İşçilere etnik ayrımcılığa uğrayıp uğramadıkları sorulduğunda, %13.5’lik kesim etnik ayrımcılığa maruz kaldıklarını ifade etmiştir. Bu oran düşük olsa da yaşadığımız yüzyıl için kabul edilebilir değildir. Bazı işçiler ise Malatya’da değil ama fındık tarımı için gittikleri diğer illerde etnik ayrımcılığı daha yoğun yaşadıklarını ifade etmişlerdir. İşçilerin etnik ayrımcılığa maruz kalmaları durumunda ki davranışları sorulmuştur.

%75’lik kesim haklarını savunabileceklerini ifade etmiştir. Nispeten bu oranın yüksek olması işçilerin bilinçli olduklarını göstermektedir.

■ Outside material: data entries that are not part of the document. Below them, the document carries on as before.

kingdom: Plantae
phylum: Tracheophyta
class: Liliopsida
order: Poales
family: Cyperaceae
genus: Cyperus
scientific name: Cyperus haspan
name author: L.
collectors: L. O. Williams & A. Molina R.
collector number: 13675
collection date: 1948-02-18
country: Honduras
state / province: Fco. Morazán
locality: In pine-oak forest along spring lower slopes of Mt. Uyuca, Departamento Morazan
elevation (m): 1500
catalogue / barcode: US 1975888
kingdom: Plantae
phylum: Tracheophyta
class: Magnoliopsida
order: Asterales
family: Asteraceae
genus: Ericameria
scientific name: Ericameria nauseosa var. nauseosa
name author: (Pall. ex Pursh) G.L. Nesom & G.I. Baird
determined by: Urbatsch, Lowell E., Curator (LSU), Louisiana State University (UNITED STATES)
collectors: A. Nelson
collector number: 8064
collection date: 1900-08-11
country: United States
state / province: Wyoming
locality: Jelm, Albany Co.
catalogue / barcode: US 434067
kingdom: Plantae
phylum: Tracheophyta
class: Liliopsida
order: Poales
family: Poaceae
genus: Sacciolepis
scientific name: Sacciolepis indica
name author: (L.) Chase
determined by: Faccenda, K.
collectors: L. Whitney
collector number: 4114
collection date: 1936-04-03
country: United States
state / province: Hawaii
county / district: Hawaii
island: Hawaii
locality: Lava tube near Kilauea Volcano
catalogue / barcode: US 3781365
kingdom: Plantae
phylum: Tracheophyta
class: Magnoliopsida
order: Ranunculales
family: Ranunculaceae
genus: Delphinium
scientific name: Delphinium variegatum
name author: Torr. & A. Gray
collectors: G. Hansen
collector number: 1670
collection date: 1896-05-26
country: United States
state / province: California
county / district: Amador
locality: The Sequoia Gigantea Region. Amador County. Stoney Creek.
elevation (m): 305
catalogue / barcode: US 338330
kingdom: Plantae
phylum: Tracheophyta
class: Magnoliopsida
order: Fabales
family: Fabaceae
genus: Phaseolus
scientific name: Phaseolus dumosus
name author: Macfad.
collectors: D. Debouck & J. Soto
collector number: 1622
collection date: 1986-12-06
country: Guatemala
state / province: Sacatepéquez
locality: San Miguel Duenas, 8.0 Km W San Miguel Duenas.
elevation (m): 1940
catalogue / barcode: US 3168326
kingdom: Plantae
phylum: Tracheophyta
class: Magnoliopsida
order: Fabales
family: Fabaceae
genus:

Çalışma esnasında sağlık problemleri yaşamaları durumunda işçilerin %81.7’si devlet hastanesine gittiğini ifade ederken, %22.1’lik kesim kronik hastalığı bulunduğunu belirtmiştir.

İşçilerin %67.3’ü gıda ihtiyaçlarını kendi imkânlarıyla karşıladıklarını ifade etmiştir. Alan araştırmasında yapılan gözlemlerde işçilerin erzaklarını memleketlerinden getirdikleri görülmüştür. Yemek sofraları gözlemlendiğinde genel olarak bulgur pilavı, ekmek ve mevsim- sebzeleri ile yapılan yemeklere denk gelinmiştir.

Yapılan işte enerji gereksiniminin yüksek

(11)

TEAD, 2021; 7(2), 109-125, Araştırma Makalesi (Research Article) olmasının yanı sıra besleyicilik oranı yüksek

gıdalarında tüketilmesi gerekmektedir. Fakat işçilerin beslenme tarzının besleyici olmadığı gözlemlenmiştir. Bu durum tehlikeli fiziksel ve zihinsel sağlık sorunlarına zemin hazırlamaktadır.

Özellikle işçi çocuk ve ergen bireylerin gelişim çağlarında yetersiz beslenmeleri insana yakışır değildir.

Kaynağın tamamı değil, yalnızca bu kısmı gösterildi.